The kernel's inode structure represents a basic filesystem object, e.g., a file, directory, or symlink. The LSM inode hooks mediate access to this fundamental kernel structure. A well defined set of operations, inode_operations, describe the actions that can be taken on an inode -- create(), unlink(), lookup(), mknod(), rename(), and so on. This encapsulation defines a nice interface for LSM to mediate access to the inode object. In addition, LSM adds a security field to the inode structure and corresponding inode hooks to manage security labelling.
The kernel's inode cache is populated by either file lookup operations or filesystem object-creation operations. When a new inode is created, the security module allocates space for the inode security field with the alloc_security() inode hook. Either post-lookup or post-creation, the newly created objects are labelled. The label may be cleared by the delete() inode hook when an inode's link count reaches zero. And finally, when an inode is destroyed, the free_security() inode hook is called to release the space allocated for the security field.
In many cases, the LSM inode hooks are identical to the inode_operations. For all inode_operations that can create new filesystem objects a ``post'' inode hook is defined for coherent security labelling. For example, when a task creates a new symlink, the symlink() inode hook is called to check permission to create the symlink. Then if the symlink creation is successful, the post_symlink() hook is called to set the security label on the newly created symlink.

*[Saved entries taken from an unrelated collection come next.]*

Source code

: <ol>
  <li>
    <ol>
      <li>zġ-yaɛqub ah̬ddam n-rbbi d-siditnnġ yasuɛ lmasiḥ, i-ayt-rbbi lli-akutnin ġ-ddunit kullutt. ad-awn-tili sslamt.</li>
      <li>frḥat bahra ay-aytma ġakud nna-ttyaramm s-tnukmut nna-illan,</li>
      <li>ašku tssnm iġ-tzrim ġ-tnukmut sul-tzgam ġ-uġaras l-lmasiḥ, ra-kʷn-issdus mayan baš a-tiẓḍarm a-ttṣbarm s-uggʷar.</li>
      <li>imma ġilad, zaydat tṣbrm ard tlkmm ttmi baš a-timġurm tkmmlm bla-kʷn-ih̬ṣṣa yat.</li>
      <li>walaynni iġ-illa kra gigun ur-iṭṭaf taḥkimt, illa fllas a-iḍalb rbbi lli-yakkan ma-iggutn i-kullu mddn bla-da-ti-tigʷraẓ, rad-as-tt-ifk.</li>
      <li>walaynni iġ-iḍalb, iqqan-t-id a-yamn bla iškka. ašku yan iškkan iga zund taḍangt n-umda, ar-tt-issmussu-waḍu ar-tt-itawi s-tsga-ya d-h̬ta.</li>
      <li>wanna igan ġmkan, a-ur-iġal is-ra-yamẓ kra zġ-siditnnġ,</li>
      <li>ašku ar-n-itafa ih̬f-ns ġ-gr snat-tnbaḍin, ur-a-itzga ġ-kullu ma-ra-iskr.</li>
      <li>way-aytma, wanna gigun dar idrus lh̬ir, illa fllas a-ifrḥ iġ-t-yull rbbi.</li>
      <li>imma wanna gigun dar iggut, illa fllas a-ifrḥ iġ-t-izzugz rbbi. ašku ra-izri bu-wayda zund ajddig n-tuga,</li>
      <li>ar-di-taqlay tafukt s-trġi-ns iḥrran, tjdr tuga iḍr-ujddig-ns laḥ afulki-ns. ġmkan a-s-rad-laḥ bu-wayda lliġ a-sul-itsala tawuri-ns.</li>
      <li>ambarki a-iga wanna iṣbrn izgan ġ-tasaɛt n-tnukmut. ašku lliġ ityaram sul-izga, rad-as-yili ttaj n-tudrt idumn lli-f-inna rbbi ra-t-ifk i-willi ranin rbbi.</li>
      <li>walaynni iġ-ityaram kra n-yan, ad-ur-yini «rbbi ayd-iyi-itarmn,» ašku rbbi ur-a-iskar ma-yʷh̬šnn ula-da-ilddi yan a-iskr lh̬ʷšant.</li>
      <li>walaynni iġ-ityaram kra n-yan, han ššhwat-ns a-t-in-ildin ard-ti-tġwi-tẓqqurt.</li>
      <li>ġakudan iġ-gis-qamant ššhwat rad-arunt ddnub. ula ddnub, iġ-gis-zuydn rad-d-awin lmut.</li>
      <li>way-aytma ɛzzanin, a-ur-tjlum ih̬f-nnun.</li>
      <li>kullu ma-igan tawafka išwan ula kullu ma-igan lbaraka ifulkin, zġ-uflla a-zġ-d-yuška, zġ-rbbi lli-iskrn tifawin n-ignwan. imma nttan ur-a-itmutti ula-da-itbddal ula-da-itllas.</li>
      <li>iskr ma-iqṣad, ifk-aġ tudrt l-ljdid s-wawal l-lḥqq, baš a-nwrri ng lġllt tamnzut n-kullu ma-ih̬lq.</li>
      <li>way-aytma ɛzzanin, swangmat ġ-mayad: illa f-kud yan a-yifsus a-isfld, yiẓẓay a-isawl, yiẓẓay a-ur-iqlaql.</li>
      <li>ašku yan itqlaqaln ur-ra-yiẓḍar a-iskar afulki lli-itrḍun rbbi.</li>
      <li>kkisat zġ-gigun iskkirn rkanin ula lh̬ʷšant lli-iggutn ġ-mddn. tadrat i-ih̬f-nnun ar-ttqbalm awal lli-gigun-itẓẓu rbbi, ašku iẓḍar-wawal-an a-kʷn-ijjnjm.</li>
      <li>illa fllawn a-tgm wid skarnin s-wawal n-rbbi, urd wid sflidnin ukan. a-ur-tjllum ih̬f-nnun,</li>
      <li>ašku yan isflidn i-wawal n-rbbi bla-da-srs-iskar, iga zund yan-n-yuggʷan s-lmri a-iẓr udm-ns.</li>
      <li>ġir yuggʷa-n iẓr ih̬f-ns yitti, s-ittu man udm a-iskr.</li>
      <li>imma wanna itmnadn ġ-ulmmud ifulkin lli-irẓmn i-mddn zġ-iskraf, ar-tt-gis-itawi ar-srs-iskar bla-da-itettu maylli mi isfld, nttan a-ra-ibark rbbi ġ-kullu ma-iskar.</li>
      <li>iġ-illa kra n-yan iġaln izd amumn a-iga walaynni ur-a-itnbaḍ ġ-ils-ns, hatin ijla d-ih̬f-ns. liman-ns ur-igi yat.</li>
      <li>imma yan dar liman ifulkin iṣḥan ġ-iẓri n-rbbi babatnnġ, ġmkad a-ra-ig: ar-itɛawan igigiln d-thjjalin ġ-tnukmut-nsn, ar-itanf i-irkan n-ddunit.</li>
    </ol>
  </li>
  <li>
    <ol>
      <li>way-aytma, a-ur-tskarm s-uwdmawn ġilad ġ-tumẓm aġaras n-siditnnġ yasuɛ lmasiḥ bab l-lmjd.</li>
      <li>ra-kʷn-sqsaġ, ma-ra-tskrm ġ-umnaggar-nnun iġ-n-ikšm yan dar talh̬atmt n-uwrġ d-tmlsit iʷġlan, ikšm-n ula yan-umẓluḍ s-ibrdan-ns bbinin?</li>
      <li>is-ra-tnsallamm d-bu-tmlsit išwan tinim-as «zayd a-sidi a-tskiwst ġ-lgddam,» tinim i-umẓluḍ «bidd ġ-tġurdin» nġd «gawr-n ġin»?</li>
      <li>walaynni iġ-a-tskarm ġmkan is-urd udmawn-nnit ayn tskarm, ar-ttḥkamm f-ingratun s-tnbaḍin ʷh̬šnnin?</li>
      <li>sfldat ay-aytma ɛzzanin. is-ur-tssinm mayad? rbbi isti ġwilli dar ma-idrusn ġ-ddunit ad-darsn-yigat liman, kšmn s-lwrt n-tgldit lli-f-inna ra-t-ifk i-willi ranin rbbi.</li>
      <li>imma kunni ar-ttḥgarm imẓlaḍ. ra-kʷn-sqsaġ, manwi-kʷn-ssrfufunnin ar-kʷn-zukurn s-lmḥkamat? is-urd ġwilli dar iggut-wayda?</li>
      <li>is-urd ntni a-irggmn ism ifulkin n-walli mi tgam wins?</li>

Whenever possible, LSM leverages the existing Linux kernel security infrastructure. The kernel's standard UNIX DAC checks compare the uids, guids, and mode bits when checking for permission to access filesystem objects. The VFS layer already has a permission() function which is a wrapper for the permission() inode_operation. LSM uses this pre-existing infrastructure and adds its permission() inode hook to the VFS wrapper.